Arthur Betts

Personal information
- Date of birth: 17 May 1917
- Place of birth: Sutton-in-Ashfield, England
- Date of death: 15 June 1978 (aged 61)
- Place of death: Sutton-in-Ashfield, England
- Position(s): Winger

Youth career
- Sutton Boys
- Hucknall Colts
- Sutton Junction F.C.
- Huthwaite CWS.

Senior career*
- Years: Team / Apps / (Gls)
- 1936–1939 & 1944: Nottingham Forest / 68 / (10)
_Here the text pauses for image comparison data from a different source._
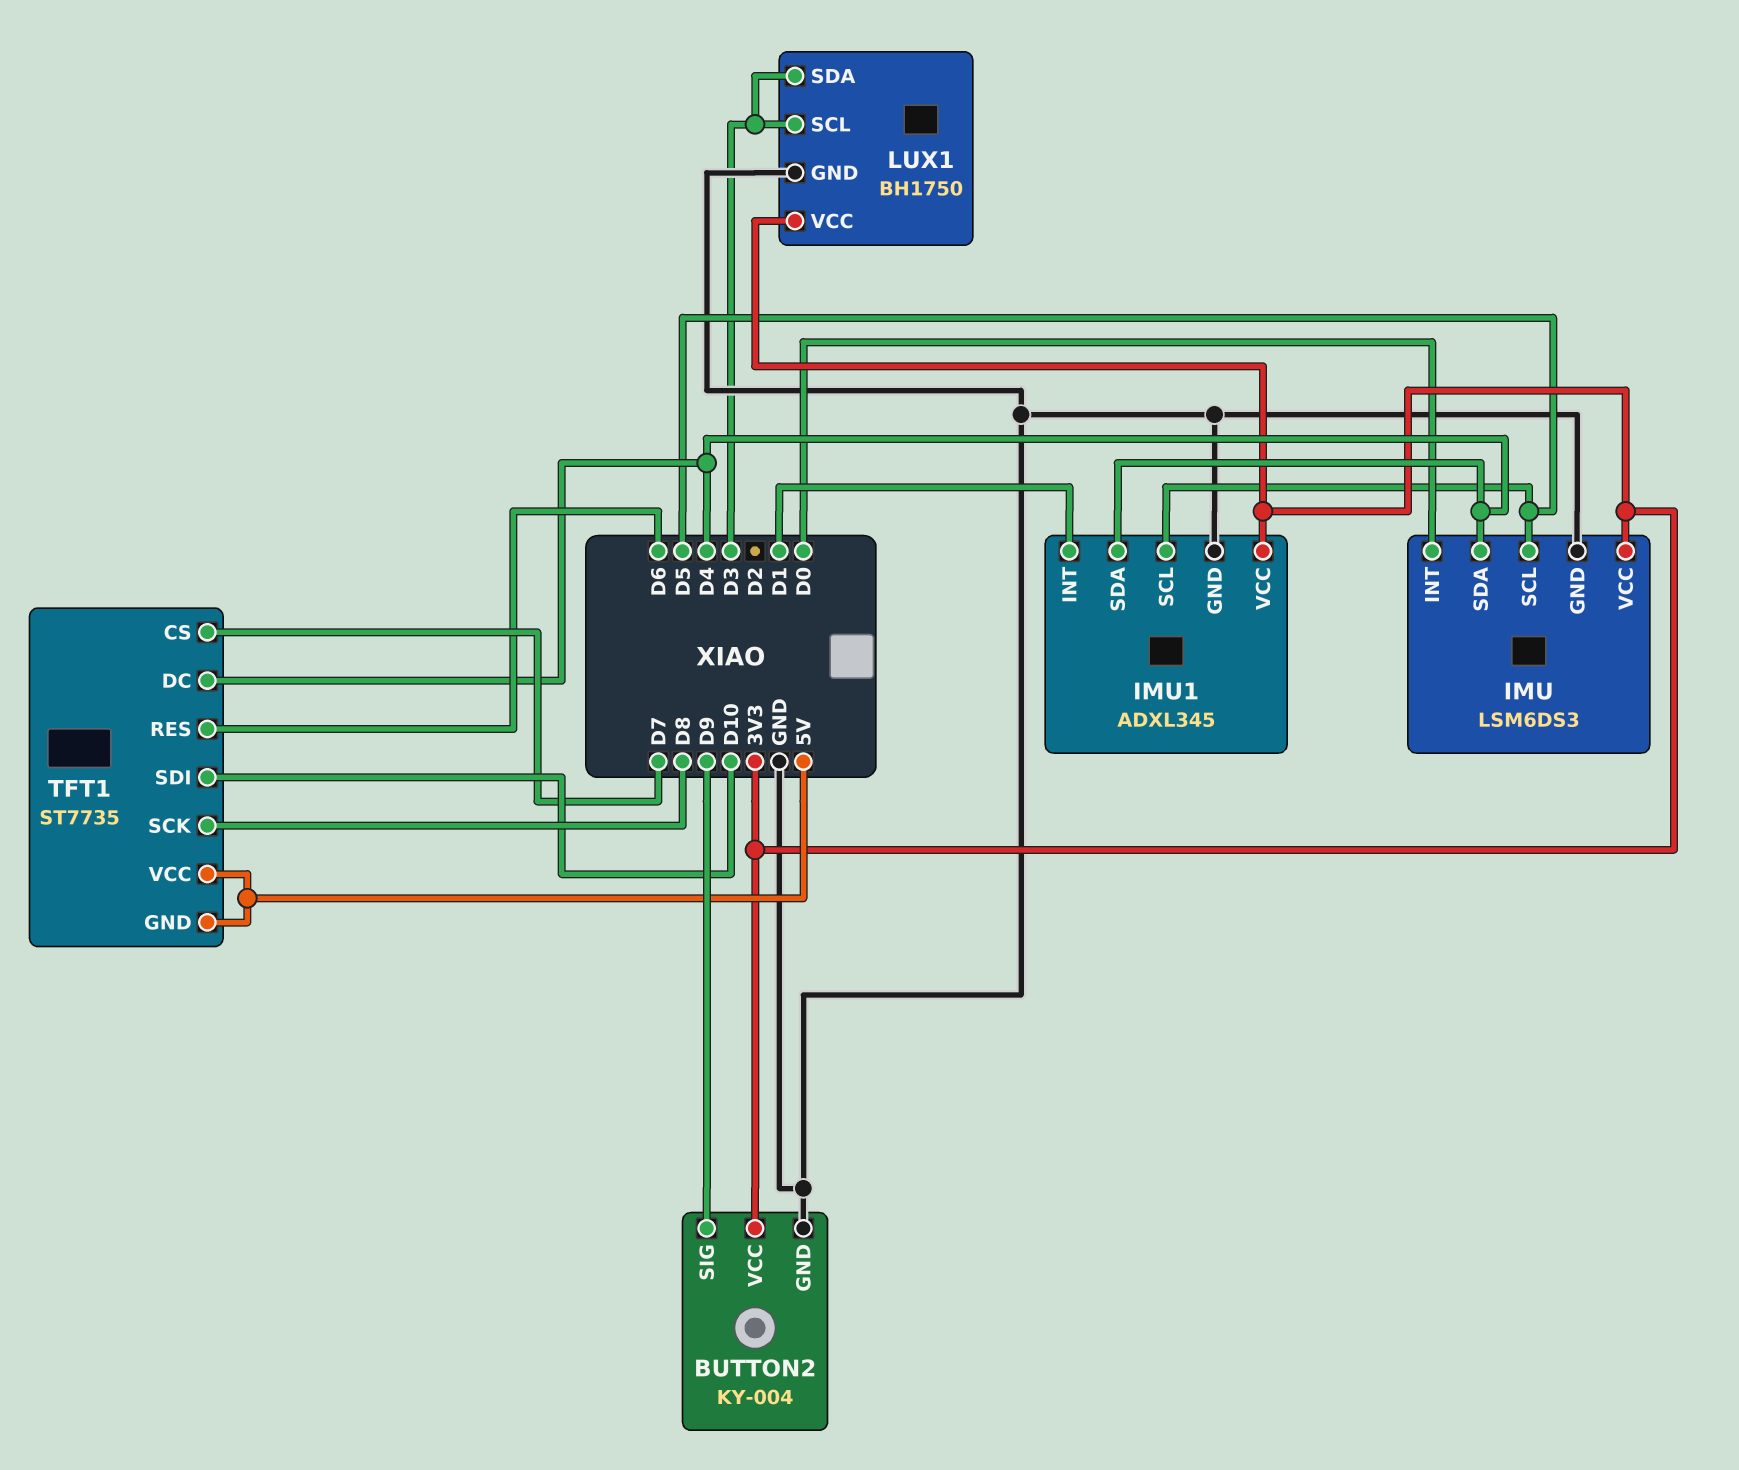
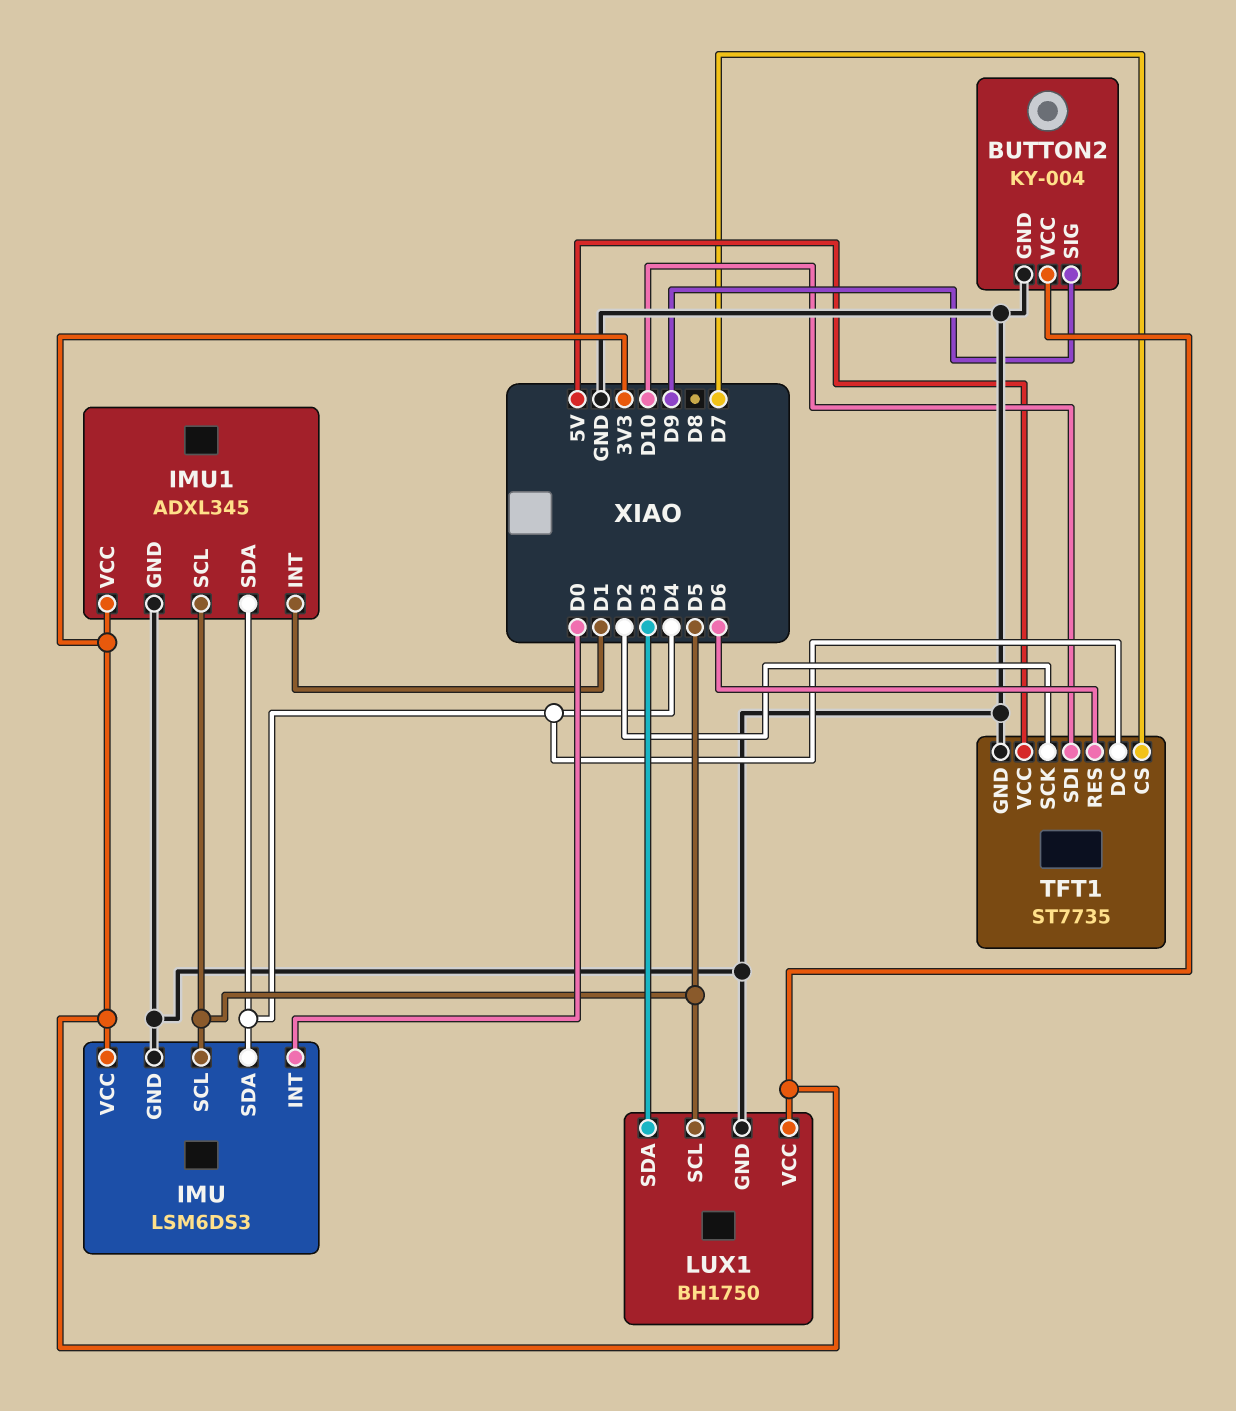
LUX1 pin SCL: D3 -> D5
TFT1 pin GND: 5V -> GND
TFT1 pin SCK: D8 -> D2

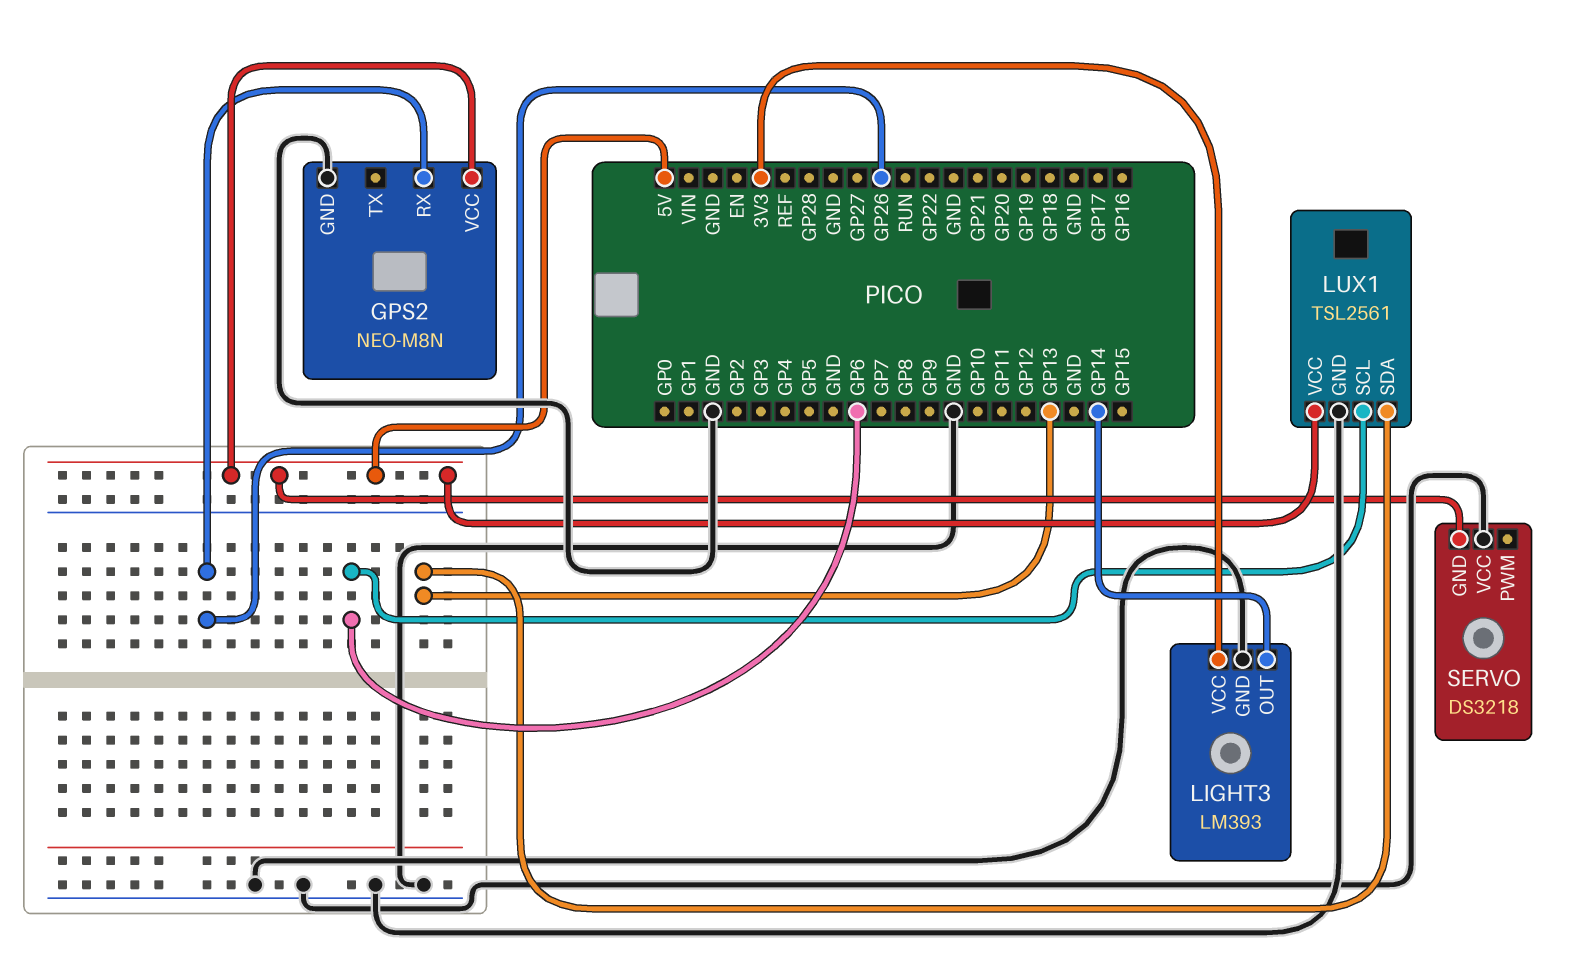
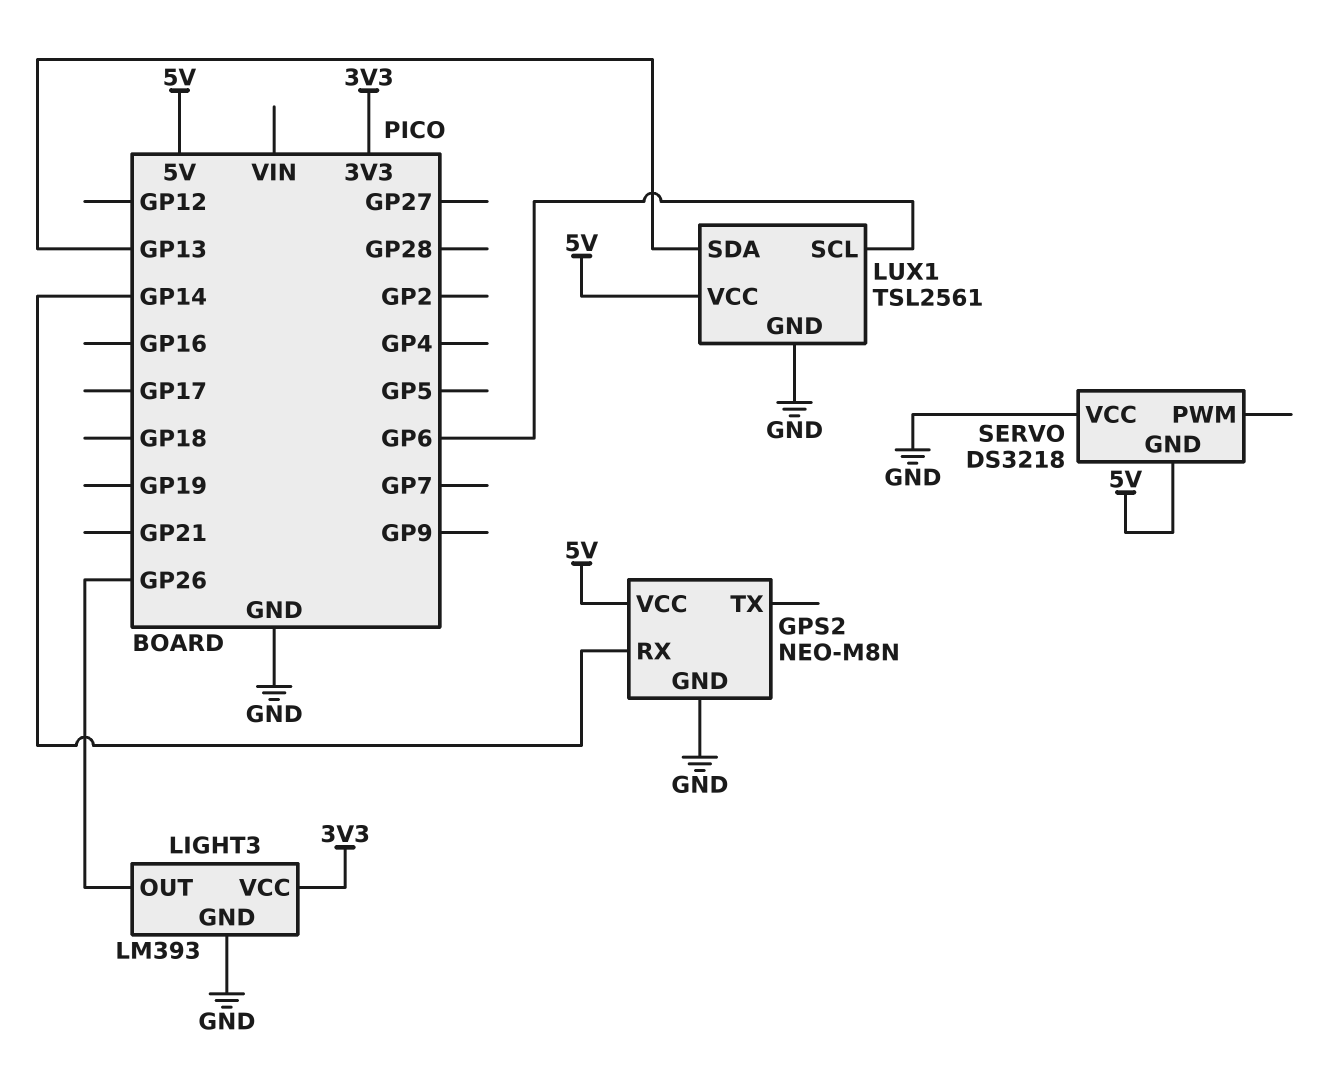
GPS2 pin RX: GP26 -> GP14
LIGHT3 pin OUT: GP14 -> GP26

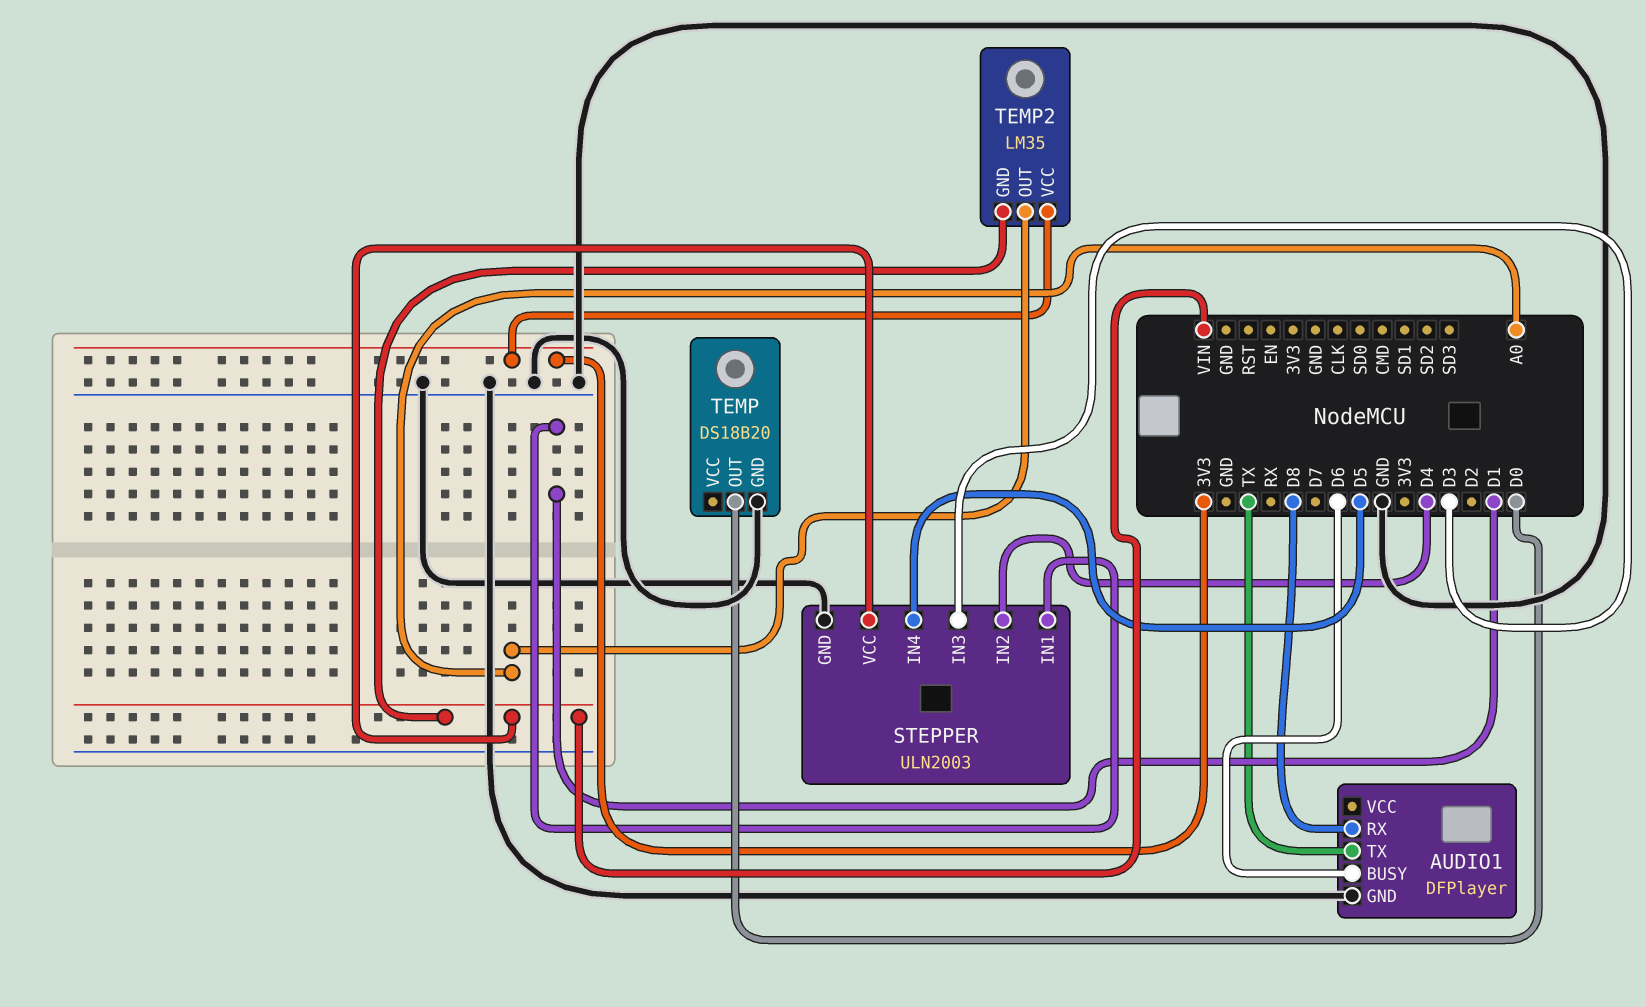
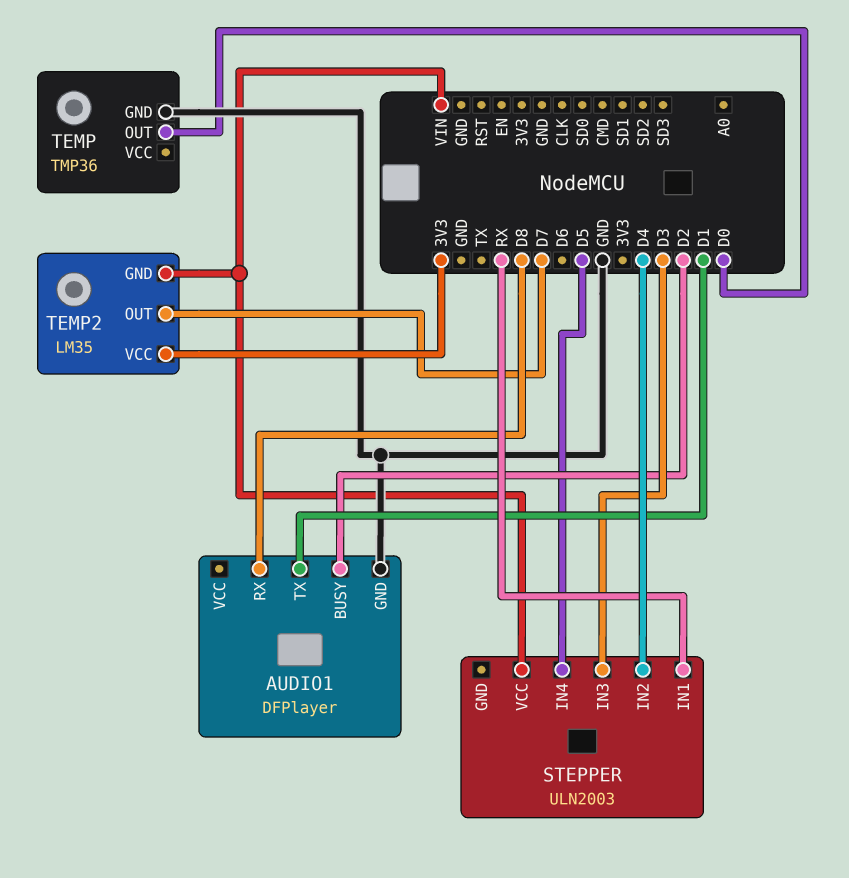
AUDIO1 pin BUSY: D6 -> D2
AUDIO1 pin TX: TX -> D1
STEPPER pin GND: GND -> none
STEPPER pin IN1: D1 -> RX
TEMP: DS18B20 -> TMP36
TEMP2 pin OUT: A0 -> D7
= Arthur Betts (footballer, born 1917) =

English footballer (1917–1978)

Arthur Betts (17 May 1917 – 15 June 1978) was a professional Association Footballer who played for Nottingham Forest.

==Professional career==
Betts was a winger (number 7 & 11) whose Football League career lasted from 1936 – 1939. His promising playing career was cut short due to injury (rupture to the internal lateral ligament of the right knee) in a match versus Coventry City. Betts was paid compensation by the league's insurers in 1941 having been told by doctors he would never play again, following major surgery to his injured knee. After convalescing, Betts regained fitness through a determined personal effort and expensive remedial physiotherapy. After an extraordinary recovery, regardless of medical opinion, Betts was asked to play again for Forest, having been spotted by an official excelling in the field at Cricket. Betts played in reserve team matches and one first team match, against Chesterfield F.C. in the 1944 war time Football League-North First Championship, over 5 years after his last first class match for Forest. Nevertheless, hopes of a long term comeback for Betts were dashed as league rules, which prevented a player from returning after receiving compensation, were imposed. Irrespective of his offer to repay his £350 compensation payment, the league's rules were upheld and Betts's professional career came to a premature end.

==Early career==
Arthur Betts was born in Huthwaite, Sutton-in-Ashfield into a mining family. He excelled at sport at school and district level and at 14 was a member of the 1931 Sutton and District team that won the Cobbin Cup, beating Nottingham at Sutton Junction's ground. At 15 Betts had trials with Mansfield Town F.C. whilst with Hucknall Colts F.C. his first youth team. Betts was employed, after leaving school at 14, at New Hucknall Colliery in the lamp cabin. During the season 1934/35 Betts signed for Birmingham City F.C. as an amateur, and played "A" team matches for the club. Another club interested in Betts as an amateur was Sheffield United F.C. and he played an "A" team match against Bradford City F.C. "A" in 1935 whilst having changed employment, working for Co-operative Whole Sale (CWS) at Huthwaite in the hosiery industry. Betts also played for the CWS works team at this time. Like another exceptional local player of the time, Horace Burrows, Betts also turned out in junior football for Sutton Junction F.C. In 1936 Betts was offered a professional contract with Mansfield Town F.C. managed by Harold Wightman. Betts refused initially due to concern over leaving secure full-time employment. However, he committed to Wightman in September later that year when Wightman became the manager of Nottingham Forest. Betts signed professional terms in September 1936, making his debut against Bradford City on 28/12/36.

==Post injury career==
Arthur Betts played cricket to a high level as an all-rounder for Huthwaite CWS, New Hucknall Colliery and Notts Club and Ground which was the nursery team of Nottinghamshire County Cricket Club. He played against Harold Larwood and Bill Voce in a benefit match for Larwood, the Notts and England Ashes winning bowler. Betts founded New Hucknall Colliery Boys' Club (Football, Cricket, Youth Club) with whom he served as treasurer, secretary, coach and trainer over a 23-year period. He was also Assistant Manager with Sutton Town F.C. Betts also managed the Notts F.A. youth team and worked on the Mansfield Youth Football League committee for many seasons. During the war years Betts was a member of the Home Guard. When his work as a knitter in hosiery with CWS (Cooperative Wholesale Limited) ended, Betts earned a living as a payroll officer and part-time groundsman, for New Hucknall Colliery, supporting his wife and family until his death in 1978.